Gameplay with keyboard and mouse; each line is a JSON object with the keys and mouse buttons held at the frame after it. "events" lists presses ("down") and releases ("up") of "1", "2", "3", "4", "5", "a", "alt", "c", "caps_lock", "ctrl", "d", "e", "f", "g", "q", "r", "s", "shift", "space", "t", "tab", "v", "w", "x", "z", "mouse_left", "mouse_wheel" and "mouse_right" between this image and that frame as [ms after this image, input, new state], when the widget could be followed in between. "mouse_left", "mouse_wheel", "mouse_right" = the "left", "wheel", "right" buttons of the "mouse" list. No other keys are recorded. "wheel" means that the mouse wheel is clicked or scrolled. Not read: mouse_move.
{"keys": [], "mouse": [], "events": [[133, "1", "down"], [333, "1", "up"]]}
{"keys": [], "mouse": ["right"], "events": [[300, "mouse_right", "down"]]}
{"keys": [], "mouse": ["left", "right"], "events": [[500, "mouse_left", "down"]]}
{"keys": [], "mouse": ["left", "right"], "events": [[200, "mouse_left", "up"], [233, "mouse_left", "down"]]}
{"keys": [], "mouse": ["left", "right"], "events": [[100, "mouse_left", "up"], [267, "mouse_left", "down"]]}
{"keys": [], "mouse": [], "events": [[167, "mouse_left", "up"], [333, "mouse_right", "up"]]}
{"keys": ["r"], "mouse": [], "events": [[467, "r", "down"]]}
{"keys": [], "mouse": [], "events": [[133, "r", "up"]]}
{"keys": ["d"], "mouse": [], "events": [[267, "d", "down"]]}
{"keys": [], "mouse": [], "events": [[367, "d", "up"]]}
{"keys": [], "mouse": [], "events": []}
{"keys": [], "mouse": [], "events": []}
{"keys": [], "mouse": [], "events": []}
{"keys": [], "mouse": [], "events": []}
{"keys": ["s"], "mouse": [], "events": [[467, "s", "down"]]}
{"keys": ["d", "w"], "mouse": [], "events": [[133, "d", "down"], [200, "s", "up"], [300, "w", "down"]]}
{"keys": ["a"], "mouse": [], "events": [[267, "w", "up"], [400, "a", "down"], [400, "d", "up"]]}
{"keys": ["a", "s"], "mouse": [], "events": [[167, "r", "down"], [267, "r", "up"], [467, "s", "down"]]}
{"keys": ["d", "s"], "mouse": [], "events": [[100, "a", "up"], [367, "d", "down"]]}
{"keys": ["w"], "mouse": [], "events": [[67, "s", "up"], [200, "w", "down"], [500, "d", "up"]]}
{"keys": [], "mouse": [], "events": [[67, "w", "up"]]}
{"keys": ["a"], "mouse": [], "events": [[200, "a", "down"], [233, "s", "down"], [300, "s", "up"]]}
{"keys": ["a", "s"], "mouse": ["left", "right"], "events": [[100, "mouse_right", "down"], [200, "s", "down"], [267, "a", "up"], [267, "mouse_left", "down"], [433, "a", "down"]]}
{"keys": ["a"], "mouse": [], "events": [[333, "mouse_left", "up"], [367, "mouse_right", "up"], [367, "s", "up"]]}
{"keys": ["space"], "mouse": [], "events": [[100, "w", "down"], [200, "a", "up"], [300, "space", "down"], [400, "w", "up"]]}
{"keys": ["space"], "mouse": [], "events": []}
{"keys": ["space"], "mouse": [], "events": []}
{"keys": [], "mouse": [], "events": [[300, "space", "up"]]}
· · · · · · ·
**EXERCISE BRIEF**: Check each line of the records for the string "space" and copy those that have it.

**RESPONSE AREA**:
Gameplay with keyboard and mouse; each line is a JSON object with the keys and mouse buttons held at the frame after it. "events" lists presses ("down") and releases ("up") of "1", "2", "3", "4", "5", "a", "alt", "c", "caps_lock", "ctrl", "d", "e", "f", "g", "q", "r", "s", "shift", "space", "t", "tab", "v", "w", "x", "z", "mouse_left", "mouse_wheel" and "mouse_right" between this image and that frame as [ms after this image, input, new state], when the widget could be followed in between. "mouse_left", "mouse_wheel", "mouse_right" = the "left", "wheel", "right" buttons of the "mouse" list. No other keys are recorded. "wheel" means that the mouse wheel is clicked or scrolled. Not read: mouse_move.
{"keys": ["space"], "mouse": [], "events": [[100, "w", "down"], [200, "a", "up"], [300, "space", "down"], [400, "w", "up"]]}
{"keys": ["space"], "mouse": [], "events": []}
{"keys": ["space"], "mouse": [], "events": []}
{"keys": [], "mouse": [], "events": [[300, "space", "up"]]}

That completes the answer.